Bernie Sanders disrupts Democrat messaging on Inflation Reduction Act

Sen. Bernie Sanders (I-VT) is not staying on message as the Democratic party aims to spin President Biden’s Inflation Reduction Act as a boon to the middle class.

In short, Sanders doesn’t think the crudely titled bill will actually bring inflation down, and he said so on the Senate floor Saturday, the Hill reported.

Sanders not satisfied with Inflation Reduction Act

The socialist senator from Vermont cited an analysis from the Congressional Budget Office which found that the “so-called” Inflation Reduction Act, as Sanders put it, would have a “minimal impact” on price surges that are crushing the middle class.

“Madam President, I want to take a moment to say a few words about the so-called inflation reduction that we are debating this evening,” Sanders said.

“And I say so-called, by the way, because according to the CBO, and other economic organizations that study this bill, it will, in fact, have a minimal impact on inflation.”

However, the main line of Sanders’ argument was that the Inflation Reduction Act, which is actually a smaller version of Biden’s Build Back Better agenda, is not ambitious enough. So, maybe Sanders doesn’t deserve too much credit.

If he had his way, the bill would be astronomically larger than its more than $700 billion price tag. Still, a broken clock is right twice a day, as the saying goes.

Biden’s wild spin

Biden has touted the bill as a historic investment in fighting climate change that won’t cost the middle class a dime, all while driving down the federal deficit and decades-high inflation.

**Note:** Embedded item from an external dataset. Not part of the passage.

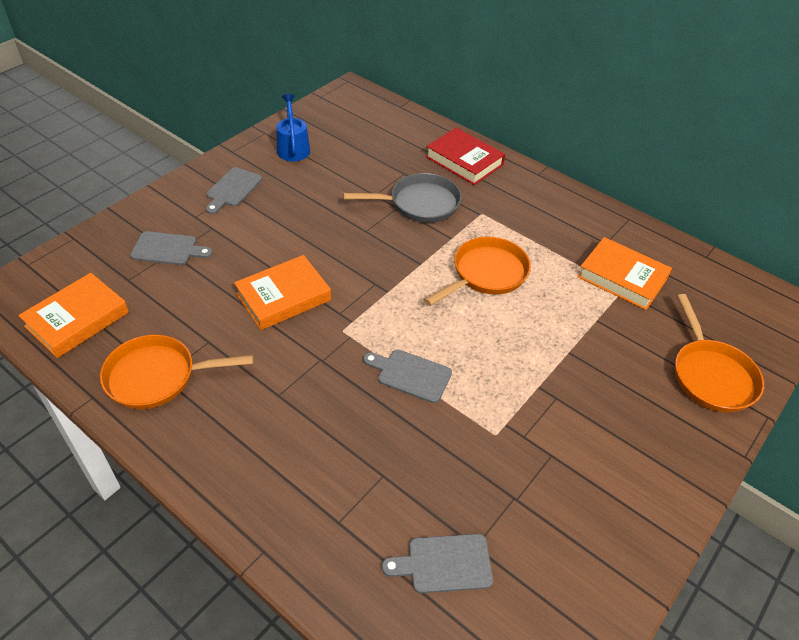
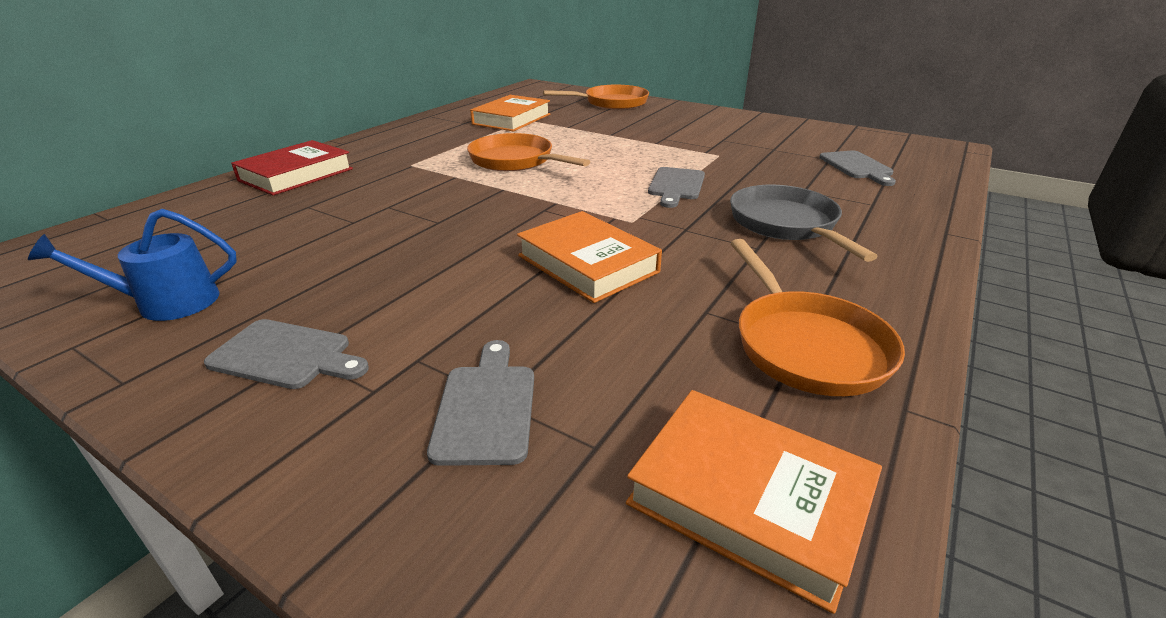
camera: 95 degrees left, 15 degrees down
grey pan [344,173,462,223] -> grey pan moved to [730,185,878,262]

On its face, it seems counterintuitive that billions more in spending would somehow reduce inflation, and indeed, few economists expect the bill to have more than a modest effect, despite Biden’s wild spin.

While Biden insists the bill will pay for itself by making the rich pay their “fair share,” it will allocate billions of dollars to finance a massive expansion of the IRS that many fear will wind up targeting the middle class.

Democrats also agreed to take out a provision targeting the Wall Street-friendly carried interest loophole following negotiations with Democrat Kyrsten Sinema (AZ) Sanders probably wasn’t too thrilled with that one.

Nevertheless, Sanders dutifully voted for the bill – proving at the end of the day that while he doesn’t caucus with them, he’s a Democrat at heart.